# FP In General



## roundwood (Jan 11, 2008)

I'm new to this forum and have turned numerious BP pens, but just turned my first FP.  It was an El Grande kit from Woodcraft.  It came with both a pump and disposable cartridge.  I leaned from reading this site how to fill and refill with ink.  I have not added ink yet, because, I still have some very basic questions.  
Is the ink gravity fed to the point or pressure fed?
Will the ink leak from the nib?  Especially if left on its side or point down or shaken around any?
How long can the pen sit idle with ink in the cartridge without problems?
If making the pen for sale or a gift would you typically fill the pen or insert the cartridge or provide instructions on how it is done for the new owner to fill? 

I told you these were basic, but I wanted to get input before I filled the pen and had it leak out all over the place.


----------



## txbatons (Jan 11, 2008)

Welcome, Ric. I'm from Carrollton too, but the one in Texas. 

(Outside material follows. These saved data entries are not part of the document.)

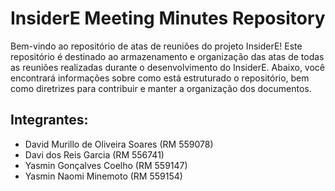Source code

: # InsiderE Meeting Minutes Repository
Bem-vindo ao repositório de atas de reuniões do projeto InsiderE! Este repositório é destinado ao armazenamento e organização das atas de todas as reuniões realizadas durante o desenvolvimento do InsiderE. Abaixo, você encontrará informações sobre como está estruturado o repositório, bem como diretrizes para contribuir e manter a organização dos documentos.

## Integrantes:

- David Murillo de Oliveira Soares (RM 559078)
- Davi dos Reis Garcia (RM 556741)
- Yasmin Gonçalves Coelho (RM 559147)
- Yasmin Naomi Minemoto (RM 559154)

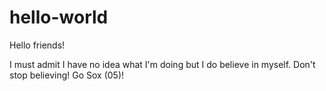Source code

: # hello-world

Hello friends!

I must admit I have no idea what I'm doing but I do believe in myself. Don't stop believing! Go Sox (05)!
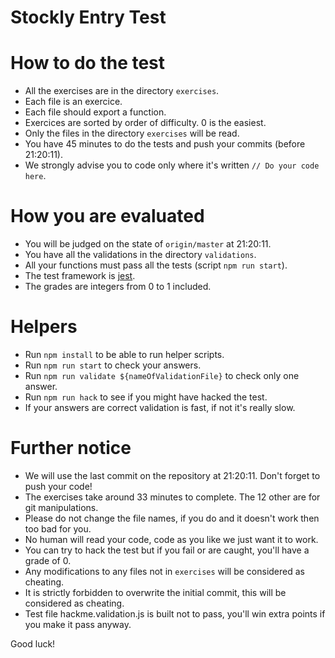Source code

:# Stockly Entry Test

# How to do the test

 - All the exercises are in the directory `exercises`.
 - Each file is an exercice.
 - Each file should export a function.
 - Exercices are sorted by order of difficulty. 0 is the easiest.
 - Only the files in the directory `exercises` will be read.
 - You have 45 minutes to do the tests and push your commits (before 21:20:11).
 - We strongly advise you to code only where it's written `// Do your code here`.

# How you are evaluated

 - You will be judged on the state of `origin/master` at 21:20:11.
 - You have all the validations in the directory `validations`.
 - All your functions must pass all the tests (script `npm run start`).
 - The test framework is [jest](https://jestjs.io/).
 - The grades are integers from 0 to 1 included.

# Helpers

 - Run `npm install` to be able to run helper scripts.
 - Run `npm run start` to check your answers.
 - Run `npm run validate ${nameOfValidationFile}` to check only one answer.
 - Run `npm run hack` to see if you might have hacked the test.
 - If your answers are correct validation is fast, if not it's really slow.

# Further notice

 - We will use the last commit on the repository at 21:20:11. Don't forget to push your code!
 - The exercises take around 33 minutes to complete. The 12 other are for git manipulations.
 - Please do not change the file names, if you do and it doesn't work then too bad for you.
 - No human will read your code, code as you like we just want it to work.
 - You can try to hack the test but if you fail or are caught, you'll have a grade of 0.
 - Any modifications to any files not in `exercises` will be considered as cheating.
 - It is strictly forbidden to overwrite the initial commit, this will be considered as cheating.
 - Test file hackme.validation.js is built not to pass, you'll win extra points if you make it pass anyway.

Good luck!
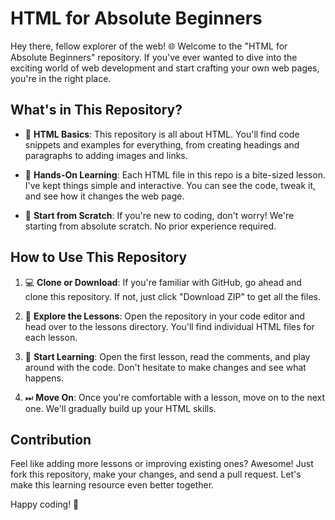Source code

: # HTML for Absolute Beginners

Hey there, fellow explorer of the web! 🌐 Welcome to the "HTML for Absolute Beginners" repository. If you've ever wanted to dive into the exciting world of web development and start crafting your own web pages, you're in the right place.

## What's in This Repository?

- 📝 **HTML Basics**: This repository is all about HTML. You'll find code snippets and examples for everything, from creating headings and paragraphs to adding images and links.

- 🎯 **Hands-On Learning**: Each HTML file in this repo is a bite-sized lesson. I've kept things simple and interactive. You can see the code, tweak it, and see how it changes the web page.

- 🚀 **Start from Scratch**: If you're new to coding, don't worry! We're starting from absolute scratch. No prior experience required.

## How to Use This Repository

1. 💻 **Clone or Download**: If you're familiar with GitHub, go ahead and clone this repository. If not, just click "Download ZIP" to get all the files.

2. 📂 **Explore the Lessons**: Open the repository in your code editor and head over to the lessons directory. You'll find individual HTML files for each lesson.

3. 🚀 **Start Learning**: Open the first lesson, read the comments, and play around with the code. Don't hesitate to make changes and see what happens.

4. ⏭ **Move On**: Once you're comfortable with a lesson, move on to the next one. We'll gradually build up your HTML skills.

## Contribution

Feel like adding more lessons or improving existing ones? Awesome! Just fork this repository, make your changes, and send a pull request. Let's make this learning resource even better together.

Happy coding! 🌟
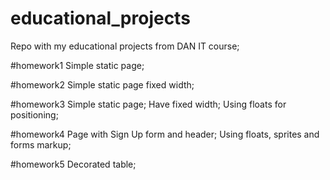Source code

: # educational_projects
Repo with my educational projects from DAN IT course;

#homework1
Simple static page;

#homework2
Simple static page fixed width;

#homework3
Simple static page;
Have fixed width;
Using floats for positioning;

#homework4
Page with Sign Up form and header;
Using floats, sprites and forms markup;

#homework5 
Decorated table;
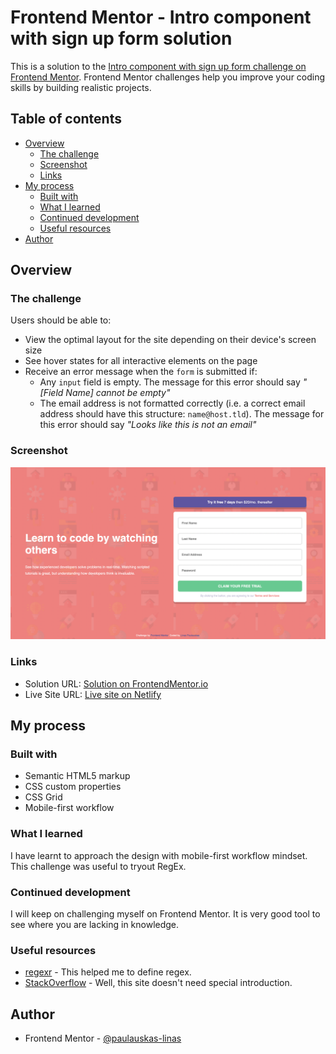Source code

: # Frontend Mentor - Intro component with sign up form solution

This is a solution to the [Intro component with sign up form challenge on Frontend Mentor](https://www.frontendmentor.io/challenges/intro-component-with-signup-form-5cf91bd49edda32581d28fd1). Frontend Mentor challenges help you improve your coding skills by building realistic projects. 

## Table of contents

- [Overview](#overview)
  - [The challenge](#the-challenge)
  - [Screenshot](#screenshot)
  - [Links](#links)
- [My process](#my-process)
  - [Built with](#built-with)
  - [What I learned](#what-i-learned)
  - [Continued development](#continued-development)
  - [Useful resources](#useful-resources)
- [Author](#author)


## Overview

### The challenge

Users should be able to:

- View the optimal layout for the site depending on their device's screen size
- See hover states for all interactive elements on the page
- Receive an error message when the `form` is submitted if:
  - Any `input` field is empty. The message for this error should say *"[Field Name] cannot be empty"*
  - The email address is not formatted correctly (i.e. a correct email address should have this structure: `name@host.tld`). The message for this error should say *"Looks like this is not an email"*

### Screenshot

![](./screenshot.png)


### Links

- Solution URL: [Solution on FrontendMentor.io](https://www.frontendmentor.io/solutions/intro-signup-form-with-some-css-flexbox-yZT3aUgjC_)
- Live Site URL: [Live site on Netlify](https://intro-component-with-signup-form-master-linas.netlify.app/)

## My process

### Built with

- Semantic HTML5 markup
- CSS custom properties
- CSS Grid
- Mobile-first workflow


### What I learned

I have learnt to approach the design with mobile-first workflow mindset. This challenge was useful to tryout RegEx.


### Continued development

I will keep on challenging myself on Frontend Mentor. It is very good tool to see where you are lacking in knowledge.

### Useful resources

- [regexr](https://regexr.com/) - This helped me to define regex.
- [StackOverflow](https://stackoverflow.com/) - Well, this site doesn't need special introduction. 

## Author

- Frontend Mentor - [@paulauskas-linas](https://www.frontendmentor.io/profile/paulauskas-linas)

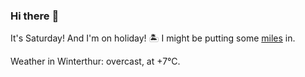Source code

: ### Hi there :wave:

It's Saturday! And I'm on holiday! :desert_island: I might be putting some [miles](https://www.strava.com/athletes/889963) in.

Weather in Winterthur: overcast, at +7°C.
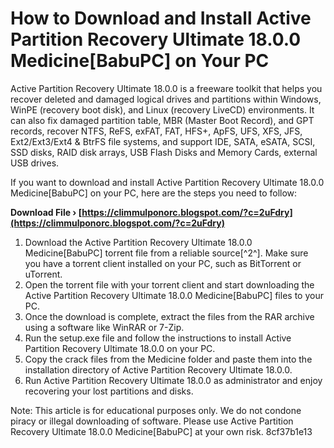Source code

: # How to Download and Install Active Partition Recovery Ultimate 18.0.0 Medicine[BabuPC] on Your PC
 
Active Partition Recovery Ultimate 18.0.0 is a freeware toolkit that helps you recover deleted and damaged logical drives and partitions within Windows, WinPE (recovery boot disk), and Linux (recovery LiveCD) environments. It can also fix damaged partition table, MBR (Master Boot Record), and GPT records, recover NTFS, ReFS, exFAT, FAT, HFS+, ApFS, UFS, XFS, JFS, Ext2/Ext3/Ext4 & BtrFS file systems, and support IDE, SATA, eSATA, SCSI, SSD disks, RAID disk arrays, USB Flash Disks and Memory Cards, external USB drives.
 
If you want to download and install Active Partition Recovery Ultimate 18.0.0 Medicine[BabuPC] on your PC, here are the steps you need to follow:
 
**Download File › [https://climmulponorc.blogspot.com/?c=2uFdry](https://climmulponorc.blogspot.com/?c=2uFdry)**


 
1. Download the Active Partition Recovery Ultimate 18.0.0 Medicine[BabuPC] torrent file from a reliable source[^2^]. Make sure you have a torrent client installed on your PC, such as BitTorrent or uTorrent.
2. Open the torrent file with your torrent client and start downloading the Active Partition Recovery Ultimate 18.0.0 Medicine[BabuPC] files to your PC.
3. Once the download is complete, extract the files from the RAR archive using a software like WinRAR or 7-Zip.
4. Run the setup.exe file and follow the instructions to install Active Partition Recovery Ultimate 18.0.0 on your PC.
5. Copy the crack files from the Medicine folder and paste them into the installation directory of Active Partition Recovery Ultimate 18.0.0.
6. Run Active Partition Recovery Ultimate 18.0.0 as administrator and enjoy recovering your lost partitions and disks.

Note: This article is for educational purposes only. We do not condone piracy or illegal downloading of software. Please use Active Partition Recovery Ultimate 18.0.0 Medicine[BabuPC] at your own risk.
 8cf37b1e13
 
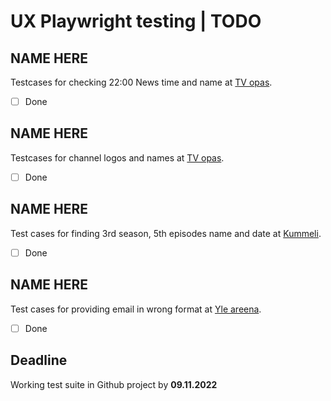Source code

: # UX Playwright testing | TODO

## NAME HERE
Testcases for checking 22:00 News time and name at
[TV opas](https://areena.yle.fi/tv/opas).
- [ ] Done

## NAME HERE
Testcases for channel logos and names at
[TV opas](https://areena.yle.fi/tv/opas).
- [ ] Done

## NAME HERE
Test cases for finding 3rd season, 5th episodes name and date at
[Kummeli](https://areena.yle.fi/1-3339547).
- [ ] Done

## NAME HERE
Test cases for providing email in wrong format at
[Yle areena](https://areena.yle.fi/tv).
- [ ] Done

## Deadline

Working test suite in Github project by **09.11.2022**
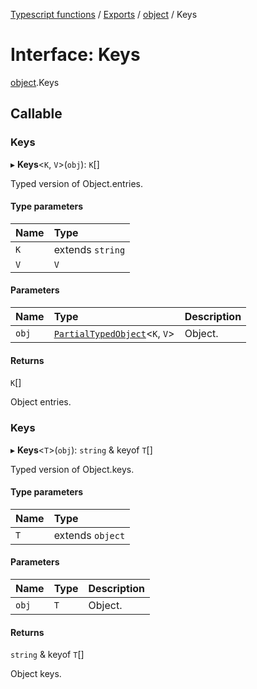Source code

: [Typescript functions](../index.md) / [Exports](../modules.md) / [object](../modules/object.md) / Keys

# Interface: Keys

[object](../modules/object.md).Keys

## Callable

### Keys

▸ **Keys**<`K`, `V`\>(`obj`): `K`[]

Typed version of Object.entries.

#### Type parameters

| Name | Type |
| :------ | :------ |
| `K` | extends `string` |
| `V` | `V` |

#### Parameters

| Name | Type | Description |
| :------ | :------ | :------ |
| `obj` | [`PartialTypedObject`](../modules/types_core.md#partialtypedobject)<`K`, `V`\> | Object. |

#### Returns

`K`[]

Object entries.

### Keys

▸ **Keys**<`T`\>(`obj`): `string` & keyof `T`[]

Typed version of Object.keys.

#### Type parameters

| Name | Type |
| :------ | :------ |
| `T` | extends `object` |

#### Parameters

| Name | Type | Description |
| :------ | :------ | :------ |
| `obj` | `T` | Object. |

#### Returns

`string` & keyof `T`[]

Object keys.
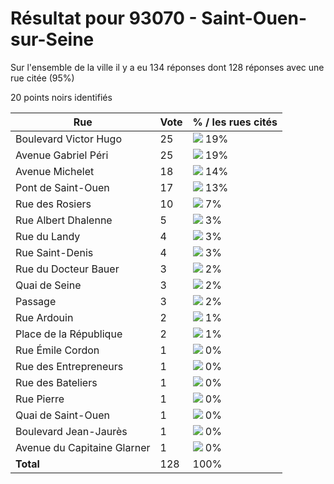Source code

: # Résultat pour 93070 - Saint-Ouen-sur-Seine

Sur l'ensemble de la ville il y a eu 134 réponses dont 128 réponses avec une rue citée (95%)

20 points noirs identifiés

| Rue | Vote | % / les rues cités|
|-----|------|-------------------|
| Boulevard Victor Hugo | 25 | <img src="../../img/bar_19.gif" />&nbsp;19%|
| Avenue Gabriel Péri | 25 | <img src="../../img/bar_19.gif" />&nbsp;19%|
| Avenue Michelet | 18 | <img src="../../img/bar_14.gif" />&nbsp;14%|
| Pont de Saint-Ouen | 17 | <img src="../../img/bar_13.gif" />&nbsp;13%|
| Rue des Rosiers | 10 | <img src="../../img/bar_7.gif" />&nbsp;7%|
| Rue Albert Dhalenne | 5 | <img src="../../img/bar_3.gif" />&nbsp;3%|
| Rue du Landy | 4 | <img src="../../img/bar_3.gif" />&nbsp;3%|
| Rue Saint-Denis | 4 | <img src="../../img/bar_3.gif" />&nbsp;3%|
| Rue du Docteur Bauer | 3 | <img src="../../img/bar_2.gif" />&nbsp;2%|
| Quai de Seine | 3 | <img src="../../img/bar_2.gif" />&nbsp;2%|
| Passage | 3 | <img src="../../img/bar_2.gif" />&nbsp;2%|
| Rue Ardouin | 2 | <img src="../../img/bar_1.gif" />&nbsp;1%|
| Place de la République | 2 | <img src="../../img/bar_1.gif" />&nbsp;1%|
| Rue Émile Cordon | 1 | <img src="../../img/bar_0.gif" />&nbsp;0%|
| Rue des Entrepreneurs | 1 | <img src="../../img/bar_0.gif" />&nbsp;0%|
| Rue des Bateliers | 1 | <img src="../../img/bar_0.gif" />&nbsp;0%|
| Rue Pierre | 1 | <img src="../../img/bar_0.gif" />&nbsp;0%|
| Quai de Saint-Ouen | 1 | <img src="../../img/bar_0.gif" />&nbsp;0%|
| Boulevard Jean-Jaurès | 1 | <img src="../../img/bar_0.gif" />&nbsp;0%|
| Avenue du Capitaine Glarner | 1 | <img src="../../img/bar_0.gif" />&nbsp;0%|
| **Total** | 128 | 100%|
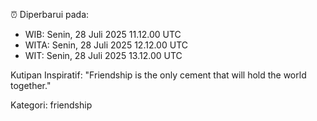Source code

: ⏰ Diperbarui pada:
- WIB: Senin, 28 Juli 2025 11.12.00 UTC
- WITA: Senin, 28 Juli 2025 12.12.00 UTC
- WIT: Senin, 28 Juli 2025 13.12.00 UTC

Kutipan Inspiratif:
"Friendship is the only cement that will hold the world together."


Kategori: friendship

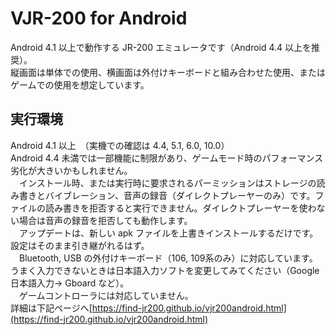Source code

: ﻿# VJR-200 for Android  
Android 4.1 以上で動作する JR-200 エミュレータです（Android 4.4 以上を推奨）。  
縦画面は単体での使用、横画面は外付けキーボードと組み合わせた使用、またはゲームでの使用を想定しています。  
## 実行環境  
Android 4.1 以上　（実機での確認は 4.4, 5.1, 6.0, 10.0）  
Android 4.4 未満では一部機能に制限があり、ゲームモード時のパフォーマンス劣化が大きいかもしれません。  
　インストール時、または実行時に要求されるパーミッションはストレージの読み書きとバイブレーション、音声の録音（ダイレクトプレーヤーのみ）です。ファイルの読み書きを拒否すると実行できません。ダイレクトプレーヤーを使わない場合は音声の録音を拒否しても動作します。  
　アップデートは、新しい apk ファイルを上書きインストールするだけです。設定はそのまま引き継がれるはず。  
　Bluetooth, USB の外付けキーボード（106, 109系のみ）に対応しています。うまく入力できないときは日本語入力ソフトを変更してみてください（Google 日本語入力→ Gboard など）。  
 　ゲームコントローラには対応していません。   
詳細は下記ページへ[https://find-jr200.github.io/vjr200android.html](https://find-jr200.github.io/vjr200android.html)
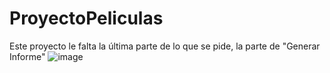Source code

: # ProyectoPeliculas
Este proyecto le falta la última parte de lo que se pide, la parte de "Generar Informe"
![image](https://github.com/omar8910/ProyectoPeliculas/assets/116154208/4c3a3111-1247-4937-bc50-460c0944c862)
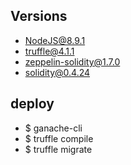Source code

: ## Versions
- NodeJS@8.9.1
- truffle@4.1.1
- zeppelin-solidity@1.7.0
- solidity@0.4.24

## deploy
- $ ganache-cli
- $ truffle compile
- $ truffle migrate
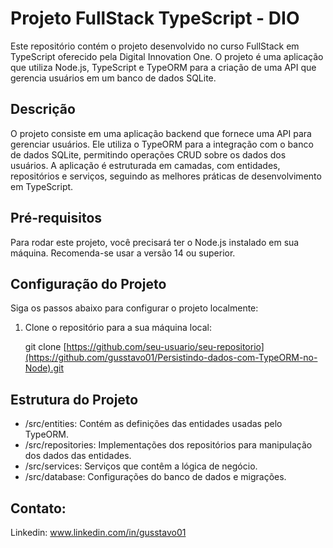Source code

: # Projeto FullStack TypeScript - DIO

Este repositório contém o projeto desenvolvido no curso FullStack em TypeScript oferecido pela Digital Innovation One. O projeto é uma aplicação que utiliza Node.js, TypeScript e TypeORM para a criação de uma API que gerencia usuários em um banco de dados SQLite.

## Descrição

O projeto consiste em uma aplicação backend que fornece uma API para gerenciar usuários. Ele utiliza o TypeORM para a integração com o banco de dados SQLite, permitindo operações CRUD sobre os dados dos usuários. A aplicação é estruturada em camadas, com entidades, repositórios e serviços, seguindo as melhores práticas de desenvolvimento em TypeScript.

## Pré-requisitos

Para rodar este projeto, você precisará ter o Node.js instalado em sua máquina. Recomenda-se usar a versão 14 ou superior.

## Configuração do Projeto

Siga os passos abaixo para configurar o projeto localmente:

1. Clone o repositório para a sua máquina local:

   git clone [https://github.com/seu-usuario/seu-repositorio](https://github.com/gusstavo01/Persistindo-dados-com-TypeORM-no-Node).git

## Estrutura do Projeto
- /src/entities: Contém as definições das entidades usadas pelo TypeORM.
- /src/repositories: Implementações dos repositórios para manipulação dos dados das entidades.
- /src/services: Serviços que contêm a lógica de negócio.
- /src/database: Configurações do banco de dados e migrações.

## Contato:
Linkedin: www.linkedin.com/in/gusstavo01

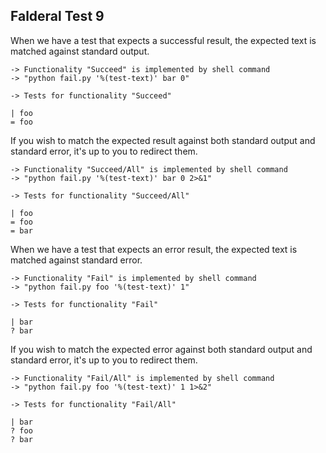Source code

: Falderal Test 9
---------------

When we have a test that expects a successful result, the
expected text is matched against standard output.

    -> Functionality "Succeed" is implemented by shell command
    -> "python fail.py '%(test-text)' bar 0"

    -> Tests for functionality "Succeed"

    | foo
    = foo

If you wish to match the expected result against both standard
output and standard error, it's up to you to redirect them.

    -> Functionality "Succeed/All" is implemented by shell command
    -> "python fail.py '%(test-text)' bar 0 2>&1"

    -> Tests for functionality "Succeed/All"

    | foo
    = foo
    = bar

When we have a test that expects an error result, the
expected text is matched against standard error.

    -> Functionality "Fail" is implemented by shell command
    -> "python fail.py foo '%(test-text)' 1"

    -> Tests for functionality "Fail"

    | bar
    ? bar

If you wish to match the expected error against both standard
output and standard error, it's up to you to redirect them.

    -> Functionality "Fail/All" is implemented by shell command
    -> "python fail.py foo '%(test-text)' 1 1>&2"

    -> Tests for functionality "Fail/All"

    | bar
    ? foo
    ? bar
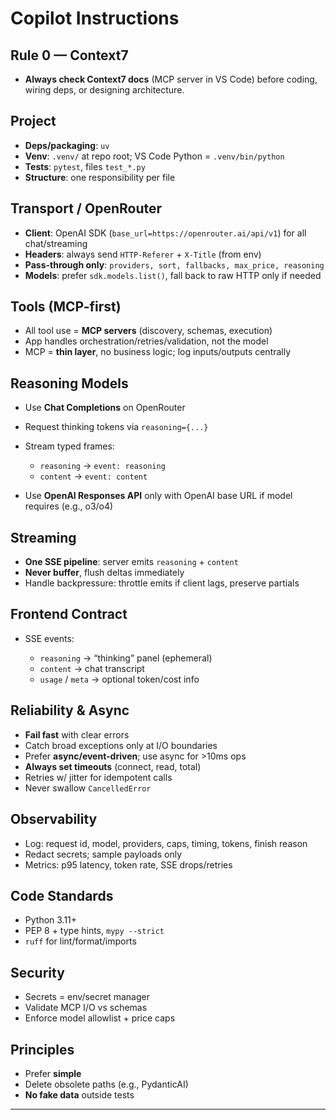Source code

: 
# Copilot Instructions

## Rule 0 — Context7

* **Always check Context7 docs** (MCP server in VS Code) before coding, wiring deps, or designing architecture.

## Project

* **Deps/packaging**: `uv`
* **Venv**: `.venv/` at repo root; VS Code Python = `.venv/bin/python`
* **Tests**: `pytest`, files `test_*.py`
* **Structure**: one responsibility per file

## Transport / OpenRouter

* **Client**: OpenAI SDK (`base_url=https://openrouter.ai/api/v1`) for all chat/streaming
* **Headers**: always send `HTTP-Referer` + `X-Title` (from env)
* **Pass-through only**: `providers, sort, fallbacks, max_price, reasoning`
* **Models**: prefer `sdk.models.list()`, fall back to raw HTTP only if needed

## Tools (MCP-first)

* All tool use = **MCP servers** (discovery, schemas, execution)
* App handles orchestration/retries/validation, not the model
* MCP = **thin layer**, no business logic; log inputs/outputs centrally

## Reasoning Models

* Use **Chat Completions** on OpenRouter
* Request thinking tokens via `reasoning={...}`
* Stream typed frames:

  * `reasoning` → `event: reasoning`
  * `content` → `event: content`
* Use **OpenAI Responses API** only with OpenAI base URL if model requires (e.g., o3/o4)

## Streaming

* **One SSE pipeline**: server emits `reasoning` + `content`
* **Never buffer**, flush deltas immediately
* Handle backpressure: throttle emits if client lags, preserve partials

## Frontend Contract

* SSE events:

  * `reasoning` → “thinking” panel (ephemeral)
  * `content` → chat transcript
  * `usage` / `meta` → optional token/cost info

## Reliability & Async

* **Fail fast** with clear errors
* Catch broad exceptions only at I/O boundaries
* Prefer **async/event-driven**; use async for >10ms ops
* **Always set timeouts** (connect, read, total)
* Retries w/ jitter for idempotent calls
* Never swallow `CancelledError`

## Observability

* Log: request id, model, providers, caps, timing, tokens, finish reason
* Redact secrets; sample payloads only
* Metrics: p95 latency, token rate, SSE drops/retries

## Code Standards

* Python 3.11+
* PEP 8 + type hints, `mypy --strict`
* `ruff` for lint/format/imports

## Security

* Secrets = env/secret manager
* Validate MCP I/O vs schemas
* Enforce model allowlist + price caps

## Principles

* Prefer **simple**
* Delete obsolete paths (e.g., PydanticAI)
* **No fake data** outside tests

---
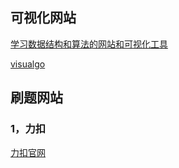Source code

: ## 可视化网站

[学习数据结构和算法的网站和可视化工具](https://blog.csdn.net/weixin_42208959/article/details/108065466)

[visualgo](https://visualgo.net/zh)

## 刷题网站

### 1，力扣

[力扣官网](https://leetcode.cn/)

As for your questions...I'll leave those to the experts. I'm fairly new to fountain pens, but haven't had any problems with the ones I have.


----------



## DCBluesman (Jan 11, 2008)

Welcome, Ric.  I'll do my best to answer your questions, but please note that there is always room for different experiences.

A fountain pen nib and feed work through capillary action.  Simplistically (not because you or anyone else on the forum is simple, but I find that higher physics explanations don't really help anyone), the feed has narrow channels that guide ink to the point.  The ink feeds automatically due to the fact that the pressure inside the cartridge (or converter) has a higher pressure than the void in the channels.  As you write with the pen, ink is pulled from the channels which in turn pulls the ink from the reservoir (cartridge or converter).

A properly tuned nib and feed in conjunction with a quality reservoir should not leak.  There are certain inks that are prone to nib creep, which is essentially a slight bleeding of ink at the nib slot.

You can DEFINITELY shake ink out of a fountain pen.  It's generally not a good idea as dry cleaning bills can become quite costly.

With most of today's inks you have less to worry about in storing a pen on it's side or with the nib pointed down.  Most major manufacturers will tell you that when not in use your pen should be positioned with the nib up.  There are often some very tiny impurities which can fall into the feed is the pen is kept nib down.  They can, of course, be cleaned.  Fountain pens should always be stored (more than a few days of non-use) clean and empty.

I have instruction on my site for filling a fountain pen and I always offer to demonstrate and/or explain how it is done.  Do not insert the cartridge or pump and do not fill the pen prior to sale.  Have demonstrator pens available if someone wants to see how your pens write...or else allow them to dip the nib and write.  Besure to thoroughly clean the nib, feed and housing afterwards.

Good luck,


----------



## ed4copies (Jan 11, 2008)

> _Originally posted by DCBluesman_
> 
> Welcome, Ric.  I'll do my best to answer your questions, but please note that there is always room for different experiences.
> 
> ...



For the uninitiated, I believe this could be roughly translated in a single word:



<center>_*LEAK*_</center>


----------



## roundwood (Jan 11, 2008)

Txbatons, I'm glad to know there is a Carollton, TX.  Good Luck out there.

DCBluesman your reply was very helpful.  I also checked out your web site, and it was first class.

Thanks all for you input and assistance.

Ric


----------



## DCBluesman (Jan 11, 2008)

Thanks for the compliment.  It's a pleasure to share the info! [8D]


----------